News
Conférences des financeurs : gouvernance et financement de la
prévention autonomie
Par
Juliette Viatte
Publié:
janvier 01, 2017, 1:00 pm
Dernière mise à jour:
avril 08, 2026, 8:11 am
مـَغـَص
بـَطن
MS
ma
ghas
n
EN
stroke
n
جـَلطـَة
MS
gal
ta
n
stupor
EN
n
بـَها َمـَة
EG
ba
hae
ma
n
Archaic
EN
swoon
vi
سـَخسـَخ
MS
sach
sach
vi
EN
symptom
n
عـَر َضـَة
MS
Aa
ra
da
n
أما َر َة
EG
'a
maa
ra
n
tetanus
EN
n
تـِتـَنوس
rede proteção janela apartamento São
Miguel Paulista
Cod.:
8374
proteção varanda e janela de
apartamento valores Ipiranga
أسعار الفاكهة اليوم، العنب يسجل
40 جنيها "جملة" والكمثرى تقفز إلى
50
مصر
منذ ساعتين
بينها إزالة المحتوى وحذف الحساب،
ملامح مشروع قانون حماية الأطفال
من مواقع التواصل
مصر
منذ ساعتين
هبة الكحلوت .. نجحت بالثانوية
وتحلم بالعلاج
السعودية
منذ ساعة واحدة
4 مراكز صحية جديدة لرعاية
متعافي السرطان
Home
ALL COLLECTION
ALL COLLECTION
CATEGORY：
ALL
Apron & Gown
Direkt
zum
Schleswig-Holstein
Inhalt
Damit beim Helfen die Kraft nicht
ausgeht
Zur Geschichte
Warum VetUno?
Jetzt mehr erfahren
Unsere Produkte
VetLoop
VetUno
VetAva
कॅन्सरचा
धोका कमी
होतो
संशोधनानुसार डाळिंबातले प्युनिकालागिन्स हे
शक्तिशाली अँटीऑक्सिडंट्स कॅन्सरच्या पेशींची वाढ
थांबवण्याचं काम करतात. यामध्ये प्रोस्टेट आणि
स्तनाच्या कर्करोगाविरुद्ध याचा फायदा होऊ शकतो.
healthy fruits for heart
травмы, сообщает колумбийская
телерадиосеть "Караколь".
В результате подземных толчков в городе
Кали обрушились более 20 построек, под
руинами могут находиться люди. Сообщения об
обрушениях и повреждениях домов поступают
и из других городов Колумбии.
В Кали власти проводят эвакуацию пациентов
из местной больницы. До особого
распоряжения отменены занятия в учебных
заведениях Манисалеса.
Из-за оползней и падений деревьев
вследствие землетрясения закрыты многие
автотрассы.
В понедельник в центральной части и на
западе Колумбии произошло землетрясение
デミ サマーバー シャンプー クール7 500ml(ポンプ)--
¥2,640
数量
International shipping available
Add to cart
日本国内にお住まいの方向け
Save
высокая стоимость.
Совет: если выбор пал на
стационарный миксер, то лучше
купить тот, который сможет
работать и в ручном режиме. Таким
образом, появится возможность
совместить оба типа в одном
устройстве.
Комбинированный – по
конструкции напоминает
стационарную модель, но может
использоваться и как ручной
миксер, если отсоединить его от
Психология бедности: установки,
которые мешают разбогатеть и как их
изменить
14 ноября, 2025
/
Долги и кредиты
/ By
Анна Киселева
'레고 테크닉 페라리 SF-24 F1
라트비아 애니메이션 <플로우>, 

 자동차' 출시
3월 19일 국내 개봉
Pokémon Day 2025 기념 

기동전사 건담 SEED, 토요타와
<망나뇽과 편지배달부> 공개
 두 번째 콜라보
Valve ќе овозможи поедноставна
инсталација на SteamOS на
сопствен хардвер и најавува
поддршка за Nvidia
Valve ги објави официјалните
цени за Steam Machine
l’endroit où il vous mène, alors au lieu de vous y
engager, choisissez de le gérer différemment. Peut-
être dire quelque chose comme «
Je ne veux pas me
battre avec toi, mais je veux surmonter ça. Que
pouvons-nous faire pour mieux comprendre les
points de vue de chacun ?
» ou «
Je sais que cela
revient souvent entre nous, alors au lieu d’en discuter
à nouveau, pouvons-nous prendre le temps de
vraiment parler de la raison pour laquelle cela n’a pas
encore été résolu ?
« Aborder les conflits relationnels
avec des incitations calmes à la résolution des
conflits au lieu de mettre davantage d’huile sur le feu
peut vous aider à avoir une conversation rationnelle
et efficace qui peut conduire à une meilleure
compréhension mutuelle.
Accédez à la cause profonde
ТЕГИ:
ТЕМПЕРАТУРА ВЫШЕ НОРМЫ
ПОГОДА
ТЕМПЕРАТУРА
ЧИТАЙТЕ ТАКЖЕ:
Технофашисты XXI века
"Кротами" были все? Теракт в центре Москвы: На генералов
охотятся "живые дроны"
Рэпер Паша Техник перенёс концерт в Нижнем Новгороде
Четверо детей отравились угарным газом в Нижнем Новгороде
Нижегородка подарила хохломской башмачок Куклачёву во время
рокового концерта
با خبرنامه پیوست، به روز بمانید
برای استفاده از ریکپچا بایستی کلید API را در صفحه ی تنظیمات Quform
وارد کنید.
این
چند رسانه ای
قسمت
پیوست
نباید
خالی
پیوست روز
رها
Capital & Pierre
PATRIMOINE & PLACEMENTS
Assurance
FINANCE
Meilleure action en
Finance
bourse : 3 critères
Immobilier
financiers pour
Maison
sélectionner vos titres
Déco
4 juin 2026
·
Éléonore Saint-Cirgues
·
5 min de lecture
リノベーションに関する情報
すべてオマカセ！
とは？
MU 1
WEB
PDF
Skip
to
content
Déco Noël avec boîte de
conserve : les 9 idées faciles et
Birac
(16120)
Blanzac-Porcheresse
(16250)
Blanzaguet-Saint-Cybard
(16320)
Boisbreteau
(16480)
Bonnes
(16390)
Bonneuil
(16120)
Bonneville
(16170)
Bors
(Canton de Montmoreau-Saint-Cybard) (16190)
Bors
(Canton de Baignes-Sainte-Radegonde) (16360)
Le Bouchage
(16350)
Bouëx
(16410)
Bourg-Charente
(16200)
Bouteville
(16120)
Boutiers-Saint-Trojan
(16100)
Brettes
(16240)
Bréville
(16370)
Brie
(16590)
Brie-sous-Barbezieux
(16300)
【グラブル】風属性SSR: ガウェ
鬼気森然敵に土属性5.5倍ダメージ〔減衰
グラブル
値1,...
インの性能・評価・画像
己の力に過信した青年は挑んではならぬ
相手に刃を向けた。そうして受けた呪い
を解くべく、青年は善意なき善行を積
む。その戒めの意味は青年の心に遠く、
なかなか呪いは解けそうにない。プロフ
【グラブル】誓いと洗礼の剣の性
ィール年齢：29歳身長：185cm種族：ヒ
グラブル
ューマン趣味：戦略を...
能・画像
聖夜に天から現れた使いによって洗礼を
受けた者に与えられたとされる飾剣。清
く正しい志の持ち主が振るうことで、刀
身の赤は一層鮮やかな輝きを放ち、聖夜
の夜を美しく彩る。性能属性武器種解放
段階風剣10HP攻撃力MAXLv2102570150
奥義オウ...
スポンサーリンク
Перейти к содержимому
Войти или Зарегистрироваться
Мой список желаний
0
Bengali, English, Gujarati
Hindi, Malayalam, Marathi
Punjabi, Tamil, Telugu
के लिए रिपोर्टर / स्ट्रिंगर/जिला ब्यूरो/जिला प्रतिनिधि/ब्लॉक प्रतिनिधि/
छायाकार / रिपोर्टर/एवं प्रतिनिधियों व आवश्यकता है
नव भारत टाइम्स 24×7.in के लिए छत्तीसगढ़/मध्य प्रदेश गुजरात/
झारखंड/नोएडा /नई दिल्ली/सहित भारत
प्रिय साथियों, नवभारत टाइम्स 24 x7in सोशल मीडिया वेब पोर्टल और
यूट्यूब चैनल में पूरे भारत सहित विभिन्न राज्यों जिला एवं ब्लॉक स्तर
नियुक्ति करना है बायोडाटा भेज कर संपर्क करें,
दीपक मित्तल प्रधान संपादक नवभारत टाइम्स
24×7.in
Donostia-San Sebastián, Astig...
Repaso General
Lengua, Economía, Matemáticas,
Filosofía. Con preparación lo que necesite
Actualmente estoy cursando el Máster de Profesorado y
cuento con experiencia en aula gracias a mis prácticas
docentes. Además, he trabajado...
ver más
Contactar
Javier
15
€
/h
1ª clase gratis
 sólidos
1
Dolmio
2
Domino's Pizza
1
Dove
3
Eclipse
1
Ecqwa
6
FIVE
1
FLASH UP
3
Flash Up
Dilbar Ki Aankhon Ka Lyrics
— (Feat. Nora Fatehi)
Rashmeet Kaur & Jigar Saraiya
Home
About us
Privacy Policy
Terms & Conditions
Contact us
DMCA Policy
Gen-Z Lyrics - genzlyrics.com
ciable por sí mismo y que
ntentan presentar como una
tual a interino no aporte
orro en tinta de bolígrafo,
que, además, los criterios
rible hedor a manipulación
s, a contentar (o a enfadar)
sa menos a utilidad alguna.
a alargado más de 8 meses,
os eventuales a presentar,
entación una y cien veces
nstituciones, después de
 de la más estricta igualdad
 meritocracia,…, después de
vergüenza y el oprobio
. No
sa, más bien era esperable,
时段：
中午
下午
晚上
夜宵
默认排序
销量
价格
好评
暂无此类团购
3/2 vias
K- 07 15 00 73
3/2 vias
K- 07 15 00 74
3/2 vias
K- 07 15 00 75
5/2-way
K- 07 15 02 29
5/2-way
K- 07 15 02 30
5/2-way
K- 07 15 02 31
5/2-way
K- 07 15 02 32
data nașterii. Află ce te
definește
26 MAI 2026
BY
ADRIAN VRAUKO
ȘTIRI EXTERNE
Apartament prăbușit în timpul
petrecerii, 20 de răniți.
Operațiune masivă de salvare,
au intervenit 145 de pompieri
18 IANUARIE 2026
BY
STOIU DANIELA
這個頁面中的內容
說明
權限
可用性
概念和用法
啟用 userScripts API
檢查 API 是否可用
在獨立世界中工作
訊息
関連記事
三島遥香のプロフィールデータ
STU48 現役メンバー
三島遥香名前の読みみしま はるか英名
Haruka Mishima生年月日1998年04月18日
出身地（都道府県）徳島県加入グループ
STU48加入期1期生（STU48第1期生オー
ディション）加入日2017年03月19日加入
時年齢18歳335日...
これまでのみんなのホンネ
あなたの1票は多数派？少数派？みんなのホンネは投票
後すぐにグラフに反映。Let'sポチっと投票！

==================================================

# [What to produce]
Print the material above verbatim, first line through the line containing "миксер, если отсоединить его от", both included.

# [Worked solution]
News
Conférences des financeurs : gouvernance et financement de la
prévention autonomie
Par
Juliette Viatte
Publié:
janvier 01, 2017, 1:00 pm
Dernière mise à jour:
avril 08, 2026, 8:11 am
مـَغـَص
بـَطن
MS
ma
ghas
n
EN
stroke
n
جـَلطـَة
MS
gal
ta
n
stupor
EN
n
بـَها َمـَة
EG
ba
hae
ma
n
Archaic
EN
swoon
vi
سـَخسـَخ
MS
sach
sach
vi
EN
symptom
n
عـَر َضـَة
MS
Aa
ra
da
n
أما َر َة
EG
'a
maa
ra
n
tetanus
EN
n
تـِتـَنوس
rede proteção janela apartamento São
Miguel Paulista
Cod.:
8374
proteção varanda e janela de
apartamento valores Ipiranga
أسعار الفاكهة اليوم، العنب يسجل
40 جنيها "جملة" والكمثرى تقفز إلى
50
مصر
منذ ساعتين
بينها إزالة المحتوى وحذف الحساب،
ملامح مشروع قانون حماية الأطفال
من مواقع التواصل
مصر
منذ ساعتين
هبة الكحلوت .. نجحت بالثانوية
وتحلم بالعلاج
السعودية
منذ ساعة واحدة
4 مراكز صحية جديدة لرعاية
متعافي السرطان
Home
ALL COLLECTION
ALL COLLECTION
CATEGORY：
ALL
Apron & Gown
Direkt
zum
Schleswig-Holstein
Inhalt
Damit beim Helfen die Kraft nicht
ausgeht
Zur Geschichte
Warum VetUno?
Jetzt mehr erfahren
Unsere Produkte
VetLoop
VetUno
VetAva
कॅन्सरचा
धोका कमी
होतो
संशोधनानुसार डाळिंबातले प्युनिकालागिन्स हे
शक्तिशाली अँटीऑक्सिडंट्स कॅन्सरच्या पेशींची वाढ
थांबवण्याचं काम करतात. यामध्ये प्रोस्टेट आणि
स्तनाच्या कर्करोगाविरुद्ध याचा फायदा होऊ शकतो.
healthy fruits for heart
травмы, сообщает колумбийская
телерадиосеть "Караколь".
В результате подземных толчков в городе
Кали обрушились более 20 построек, под
руинами могут находиться люди. Сообщения об
обрушениях и повреждениях домов поступают
и из других городов Колумбии.
В Кали власти проводят эвакуацию пациентов
из местной больницы. До особого
распоряжения отменены занятия в учебных
заведениях Манисалеса.
Из-за оползней и падений деревьев
вследствие землетрясения закрыты многие
автотрассы.
В понедельник в центральной части и на
западе Колумбии произошло землетрясение
デミ サマーバー シャンプー クール7 500ml(ポンプ)--
¥2,640
数量
International shipping available
Add to cart
日本国内にお住まいの方向け
Save
высокая стоимость.
Совет: если выбор пал на
стационарный миксер, то лучше
купить тот, который сможет
работать и в ручном режиме. Таким
образом, появится возможность
совместить оба типа в одном
устройстве.
Комбинированный – по
конструкции напоминает
стационарную модель, но может
использоваться и как ручной
миксер, если отсоединить его от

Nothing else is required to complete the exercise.